By Government Contracts Editorial Staff
The Court of Federal Claims issued an injunction ordering the government to amend a 2013 solicitation for base operations services because the government’s requirements to support military installations on Guam had markedly changed, triggering the obligation under FAR 15.206(a) to amend. In the most recent of a series of protests before the Government Accountability Office and the court, the CFC ordered the government to perform a new evaluation of the protester’s and awardee’s proposals or issue a new solicitation (62 CCF ¶81,356). Despite explicitly acknowledging “the lengthy period that ha[d] passed since th[e] solicitation was originally issued as well as changes that ha[d] occurred in the requirements that were originally identified,” the source selection authority decided to reevaluate the proposals and again selected the awardee. The protester contended the reevaluation was unreasonable for failing to consider the current circumstances in Guam and not taking into account the significant increase in operations requirements since 2013 and the bridge contracts, which the protester performed.

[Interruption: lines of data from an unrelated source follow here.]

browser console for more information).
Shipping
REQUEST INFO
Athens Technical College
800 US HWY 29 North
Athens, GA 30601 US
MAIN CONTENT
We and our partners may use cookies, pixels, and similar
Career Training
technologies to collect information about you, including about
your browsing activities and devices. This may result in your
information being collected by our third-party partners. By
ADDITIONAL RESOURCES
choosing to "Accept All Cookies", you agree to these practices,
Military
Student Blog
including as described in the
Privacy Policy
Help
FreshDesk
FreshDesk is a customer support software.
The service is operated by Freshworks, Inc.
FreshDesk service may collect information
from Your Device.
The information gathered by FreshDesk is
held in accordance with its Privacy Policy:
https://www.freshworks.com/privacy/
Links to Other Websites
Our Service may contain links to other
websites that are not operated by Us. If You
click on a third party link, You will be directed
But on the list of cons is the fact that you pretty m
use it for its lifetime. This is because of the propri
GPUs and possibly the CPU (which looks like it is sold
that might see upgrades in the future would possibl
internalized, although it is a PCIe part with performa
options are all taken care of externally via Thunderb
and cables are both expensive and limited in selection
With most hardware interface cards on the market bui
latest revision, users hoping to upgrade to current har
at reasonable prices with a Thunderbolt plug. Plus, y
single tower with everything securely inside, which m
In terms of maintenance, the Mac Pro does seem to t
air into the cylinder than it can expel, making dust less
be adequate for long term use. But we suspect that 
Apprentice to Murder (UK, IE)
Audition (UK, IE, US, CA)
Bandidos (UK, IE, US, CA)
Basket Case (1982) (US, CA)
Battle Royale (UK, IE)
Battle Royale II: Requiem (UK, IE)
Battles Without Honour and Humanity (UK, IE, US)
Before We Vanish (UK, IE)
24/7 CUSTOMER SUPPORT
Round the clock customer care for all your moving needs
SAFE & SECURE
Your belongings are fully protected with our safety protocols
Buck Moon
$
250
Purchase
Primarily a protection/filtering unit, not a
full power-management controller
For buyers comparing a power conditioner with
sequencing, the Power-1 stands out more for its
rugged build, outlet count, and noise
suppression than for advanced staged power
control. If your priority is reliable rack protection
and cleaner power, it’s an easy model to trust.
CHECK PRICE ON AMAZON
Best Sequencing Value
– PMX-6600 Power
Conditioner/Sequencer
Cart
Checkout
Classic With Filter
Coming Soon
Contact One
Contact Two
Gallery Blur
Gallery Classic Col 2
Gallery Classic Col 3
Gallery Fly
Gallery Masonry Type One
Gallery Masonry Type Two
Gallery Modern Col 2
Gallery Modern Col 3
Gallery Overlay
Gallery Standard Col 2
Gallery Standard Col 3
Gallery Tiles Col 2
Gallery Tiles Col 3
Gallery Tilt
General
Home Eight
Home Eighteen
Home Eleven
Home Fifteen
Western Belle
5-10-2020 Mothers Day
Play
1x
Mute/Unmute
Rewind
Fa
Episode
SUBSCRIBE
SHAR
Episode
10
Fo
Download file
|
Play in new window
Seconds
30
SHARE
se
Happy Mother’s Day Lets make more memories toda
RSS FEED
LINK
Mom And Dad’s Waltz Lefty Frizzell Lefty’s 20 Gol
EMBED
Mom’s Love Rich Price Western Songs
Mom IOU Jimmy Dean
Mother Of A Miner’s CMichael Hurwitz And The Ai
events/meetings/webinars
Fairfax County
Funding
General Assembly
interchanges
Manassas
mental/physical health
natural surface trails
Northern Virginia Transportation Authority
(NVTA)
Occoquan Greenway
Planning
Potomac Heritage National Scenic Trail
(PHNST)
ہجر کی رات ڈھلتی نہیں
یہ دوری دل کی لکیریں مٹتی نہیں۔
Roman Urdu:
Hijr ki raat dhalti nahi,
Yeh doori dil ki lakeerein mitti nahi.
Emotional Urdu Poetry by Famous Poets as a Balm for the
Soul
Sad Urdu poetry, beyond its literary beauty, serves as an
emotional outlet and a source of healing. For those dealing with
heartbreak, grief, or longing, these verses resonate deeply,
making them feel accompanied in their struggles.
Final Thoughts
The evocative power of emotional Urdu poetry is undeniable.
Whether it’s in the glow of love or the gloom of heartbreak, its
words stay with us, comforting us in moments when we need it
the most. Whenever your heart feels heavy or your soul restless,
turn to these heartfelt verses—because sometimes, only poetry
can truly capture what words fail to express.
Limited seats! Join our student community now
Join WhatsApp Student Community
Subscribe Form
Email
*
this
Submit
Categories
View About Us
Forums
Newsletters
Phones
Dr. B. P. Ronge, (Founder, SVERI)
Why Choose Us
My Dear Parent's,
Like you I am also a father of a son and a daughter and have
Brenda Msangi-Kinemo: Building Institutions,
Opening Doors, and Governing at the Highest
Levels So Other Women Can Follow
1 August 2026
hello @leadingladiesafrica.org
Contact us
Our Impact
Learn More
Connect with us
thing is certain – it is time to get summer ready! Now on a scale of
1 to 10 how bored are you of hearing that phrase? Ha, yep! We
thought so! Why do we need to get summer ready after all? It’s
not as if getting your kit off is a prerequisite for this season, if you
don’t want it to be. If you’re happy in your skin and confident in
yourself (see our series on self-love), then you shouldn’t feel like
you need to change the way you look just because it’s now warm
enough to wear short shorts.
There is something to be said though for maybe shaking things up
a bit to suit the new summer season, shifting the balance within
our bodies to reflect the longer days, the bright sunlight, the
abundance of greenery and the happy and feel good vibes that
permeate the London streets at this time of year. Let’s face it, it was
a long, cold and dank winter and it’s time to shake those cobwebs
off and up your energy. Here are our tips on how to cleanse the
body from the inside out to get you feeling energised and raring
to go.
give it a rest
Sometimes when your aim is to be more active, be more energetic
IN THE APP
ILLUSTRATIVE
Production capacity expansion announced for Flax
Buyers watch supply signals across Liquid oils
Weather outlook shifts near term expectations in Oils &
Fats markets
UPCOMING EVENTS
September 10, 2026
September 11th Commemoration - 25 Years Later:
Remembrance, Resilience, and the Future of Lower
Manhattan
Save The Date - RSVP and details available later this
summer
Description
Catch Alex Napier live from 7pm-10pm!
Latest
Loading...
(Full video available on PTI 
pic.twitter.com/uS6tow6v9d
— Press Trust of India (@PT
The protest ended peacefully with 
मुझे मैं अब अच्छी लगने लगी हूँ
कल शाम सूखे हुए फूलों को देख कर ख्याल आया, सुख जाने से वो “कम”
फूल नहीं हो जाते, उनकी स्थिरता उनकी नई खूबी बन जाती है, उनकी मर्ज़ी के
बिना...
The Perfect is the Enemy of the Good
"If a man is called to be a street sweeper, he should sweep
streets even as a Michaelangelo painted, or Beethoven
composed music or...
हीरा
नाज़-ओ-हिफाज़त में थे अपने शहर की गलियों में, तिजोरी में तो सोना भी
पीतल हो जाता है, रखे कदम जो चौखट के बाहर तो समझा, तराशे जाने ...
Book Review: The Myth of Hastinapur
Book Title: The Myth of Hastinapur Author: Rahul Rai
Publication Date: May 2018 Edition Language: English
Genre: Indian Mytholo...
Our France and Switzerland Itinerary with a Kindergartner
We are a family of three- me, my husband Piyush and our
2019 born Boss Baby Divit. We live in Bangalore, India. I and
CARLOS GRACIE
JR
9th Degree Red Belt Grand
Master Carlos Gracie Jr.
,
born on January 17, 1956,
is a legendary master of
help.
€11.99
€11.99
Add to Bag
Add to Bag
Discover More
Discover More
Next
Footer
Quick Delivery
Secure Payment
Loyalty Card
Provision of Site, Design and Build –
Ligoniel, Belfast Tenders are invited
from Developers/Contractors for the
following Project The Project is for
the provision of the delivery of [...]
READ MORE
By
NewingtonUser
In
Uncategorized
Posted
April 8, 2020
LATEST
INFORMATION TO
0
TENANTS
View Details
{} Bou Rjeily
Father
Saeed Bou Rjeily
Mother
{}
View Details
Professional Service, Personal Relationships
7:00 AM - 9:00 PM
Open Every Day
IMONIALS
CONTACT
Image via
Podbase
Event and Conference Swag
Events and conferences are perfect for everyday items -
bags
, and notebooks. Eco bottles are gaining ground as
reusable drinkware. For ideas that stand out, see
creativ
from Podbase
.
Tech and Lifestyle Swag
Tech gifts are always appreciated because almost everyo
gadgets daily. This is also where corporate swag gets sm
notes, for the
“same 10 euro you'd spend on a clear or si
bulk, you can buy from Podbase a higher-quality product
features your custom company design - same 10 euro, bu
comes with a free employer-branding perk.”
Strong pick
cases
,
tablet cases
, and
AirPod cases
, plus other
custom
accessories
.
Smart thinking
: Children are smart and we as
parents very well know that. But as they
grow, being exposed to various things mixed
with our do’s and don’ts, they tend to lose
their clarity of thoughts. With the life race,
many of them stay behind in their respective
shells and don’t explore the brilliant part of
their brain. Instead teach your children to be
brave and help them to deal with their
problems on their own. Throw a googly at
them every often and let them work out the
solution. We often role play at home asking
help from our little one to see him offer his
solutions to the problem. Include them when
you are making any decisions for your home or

Bridge Contracts Relevant. The court agreed. Rather than correcting its focus on the bridge contracts’ cost elements without addressing the effects of increased requirements in evaluating the realism of the protester’s cost proposal, the government chose to disregard the bridge contracts completely. Under the circumstances, the experience under the bridge contracts was relevant and the government was required to take it into account. Moreover, FAR 15.206(a) requires the contracting officer to amend a solicitation “[w]hen … the [g]overnment changes its requirements ….” The government argued its choice of a cost-reimbursement contract provided flexibility for indeterminate requirements, but FAR 15.206(a) makes no exception for cost-reimbursement contracts. Finally, even though the court previously deferred to the government’s determination its requirements had not changed, the government acknowledged the circumstances at military installations on Guam had continued to change. The government’s failure to consider the protester’s experience under the bridge contracts also contributed to flaws in the reevaluation of past performance and technical factors. (DZSP 21, LLC v. U.S., et al., FedCl, 62 CCF ¶81,451).